Throughout my entire time in Brazil, I made a conscious effort to list every single major difference that I came across in comparison to the United States – the good, the bad, the ugly, and the “simply different, but neither worse nor better”.
The biggest differences for me in Brazil:
1. Food habits
It’s very rare to see a Brazilian eating food with their hands. For example, it’s very common for a Brazilian to eat pizza with a knife and fork, whereas in the US we’d probably just pick up the pizza with our hands to eat it faster. I had a lot of funny conversations with my host parents about which was the “better” way, but I think it’s safe to say that it just boils down to cultural differences, and neither one is better than the other.
It’s very common for Brazilians to take 2 or ever 3 showers a day. Yes, a lot of that is due to the hotter, more humid climate down in South America, but a lot of it is also just due to there being a higher cleanliness culture, in my opinion. Much to my host parents’ dismay, I never really got behind the idea of taking so many showers a day, despite their best efforts to try to make me. After a few months of them trying, we ended up settling on a nice middle-ground of just one shower a day.
One of the biggest culture shocks for me in Brazil was finding out the concept of “parcelling” payments. With almost anything you buy in Brazil, you’ll be given the option to pay the full sum all at once, or make monthly payments from anywhere between 2-12 months usually. In America, this concept really only exists when dealing with extremely large payments such as house or car mortgages.
Houses in Brazil are pretty closed off. They almost all have fences surrounding them, making it impossible to walk up to anyone's front door. This was very different than what I was used to back in the US, and it took me a while to get used to a more "closed-off" community, than a more open one back in my neighborhood in the US.

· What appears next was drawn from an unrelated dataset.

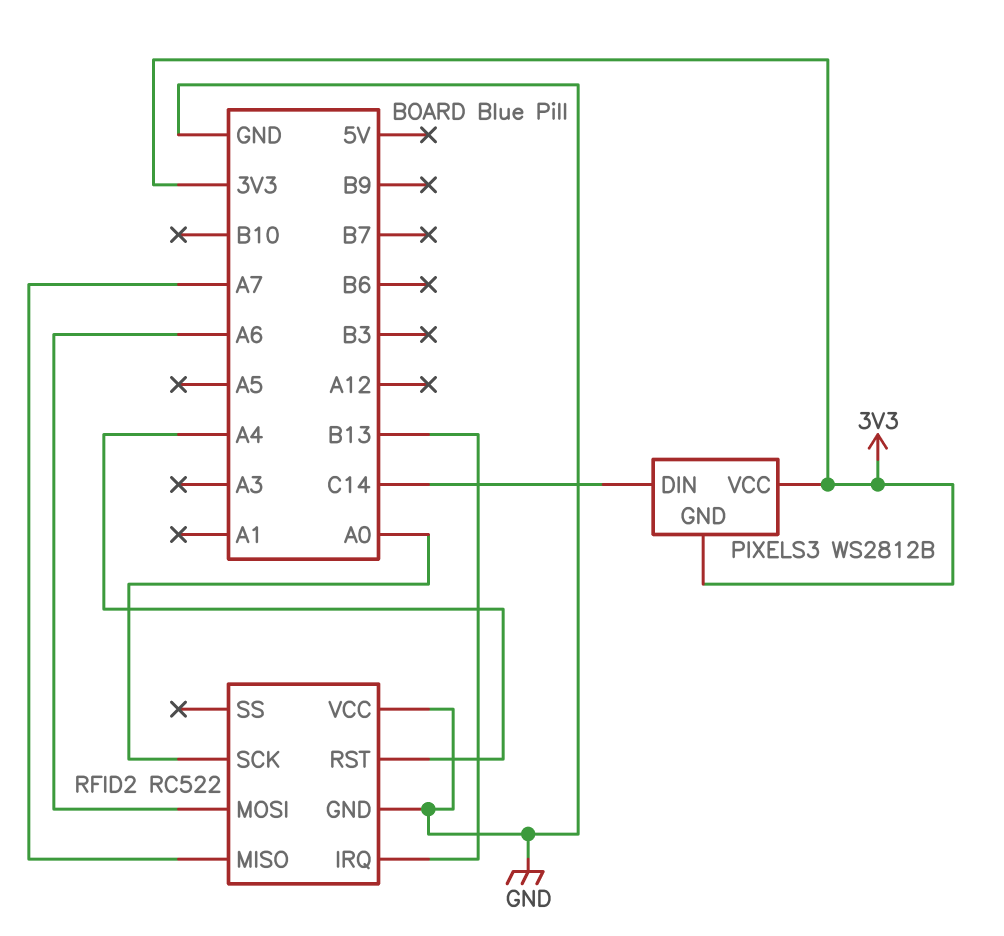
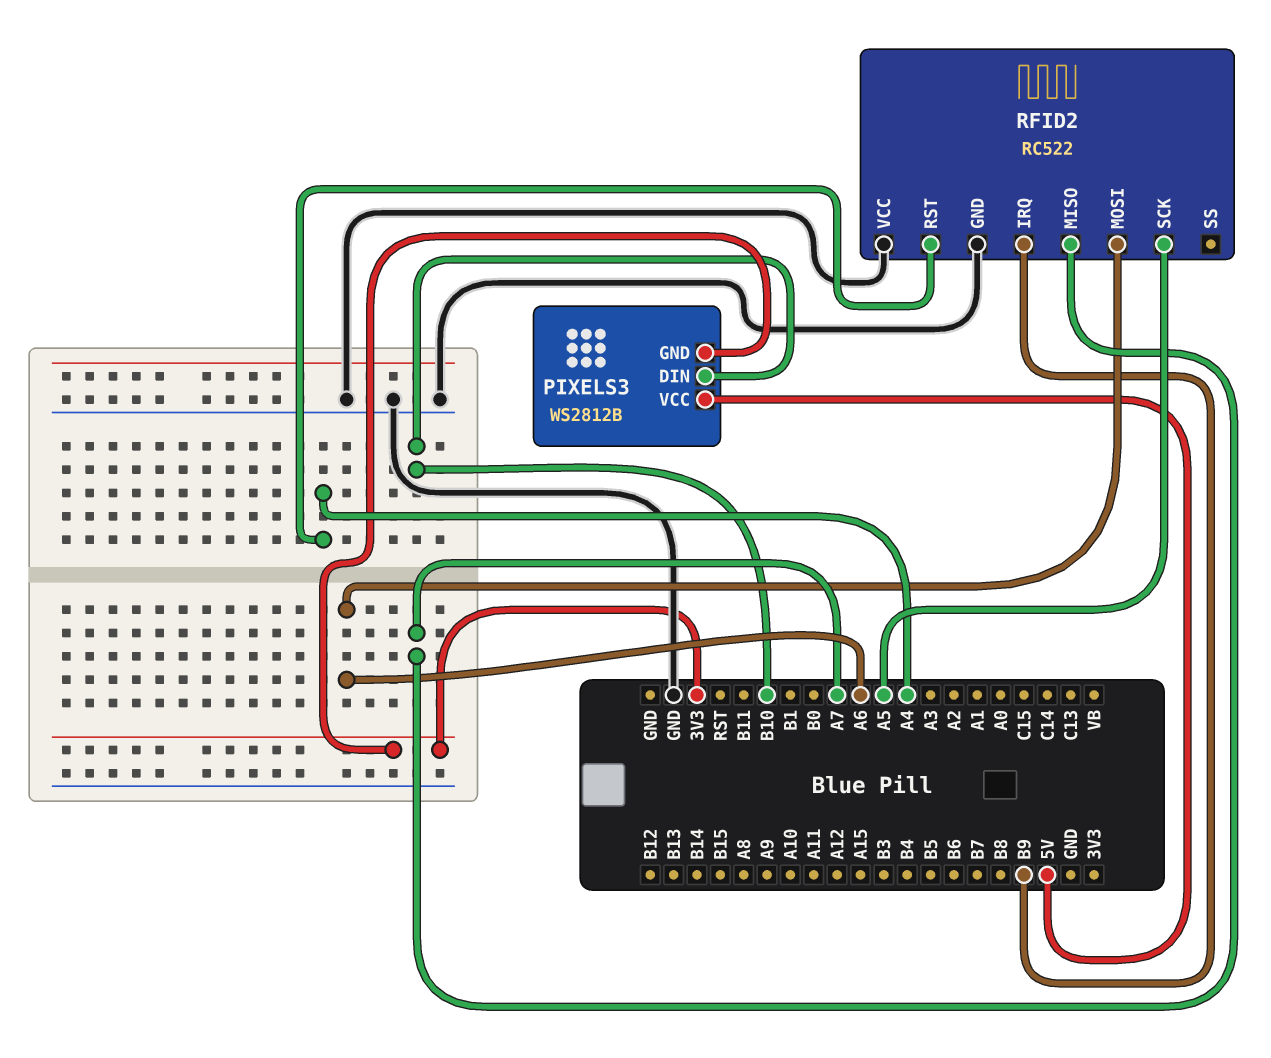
PIXELS3 pin DIN: C14 -> B10
PIXELS3 pin VCC: 3V3 -> 5V
RFID2 pin IRQ: B13 -> B9
RFID2 pin SCK: A0 -> A5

I think the biggest surprise for me was how much it actually rains in Brazil. In my mind, I always just pictured sunny, clear skies year-round. I mean, I think I brought at most 2 jackets to Brazil, and both were extremely thin. In Brazil, it rains all year, even during the summer, so I was definitely not prepared at all.
Things I liked a lot:
Meia-entrada means “half entrance” in english, which basically means that students there have access to some things for only half price. This is most common in movie theaters, concerts, and museums. It’s a great feeling walking into a theater and realizing that with the discount, you’ll only have to pay 3$ to get in!
I love diverse Brazil is in terms of race, culture, food, accents, and personality, even just between different states. For example, the accents are so different that it’s very easy to tell the state or even the exact city where someone is from just based on their accent. In the South, you’ll encounter a very high caucasian population, while in the North you’ll encounter the exact opposite – a very high black population, which was where historically most Africans were taken to during the slave age. And with that also comes lots of diversity in terms of culture, food, and music!
I just loved how there was a bigger initiative to eat more fruits and vegetables and less fast food in Brazil. Fruits and veggies are a lot more accessible and cheaper than in the US, so it was really nice to wake up in the morning at my homestay and just see a whole plate of fresh fruit on the table without even needing to ask.
Overall, I would describe my experience in Brazil in comparison to my life in the US as neither worse nor better, simply different. I encountered a lot of things that frustrated me, but also things that amazed me. In the end, every single one of those experiences shaped me in some way, and made me more resilient, and I’m very grateful for that. I hope that I was able to give you some insight into Brazil with these comparisons.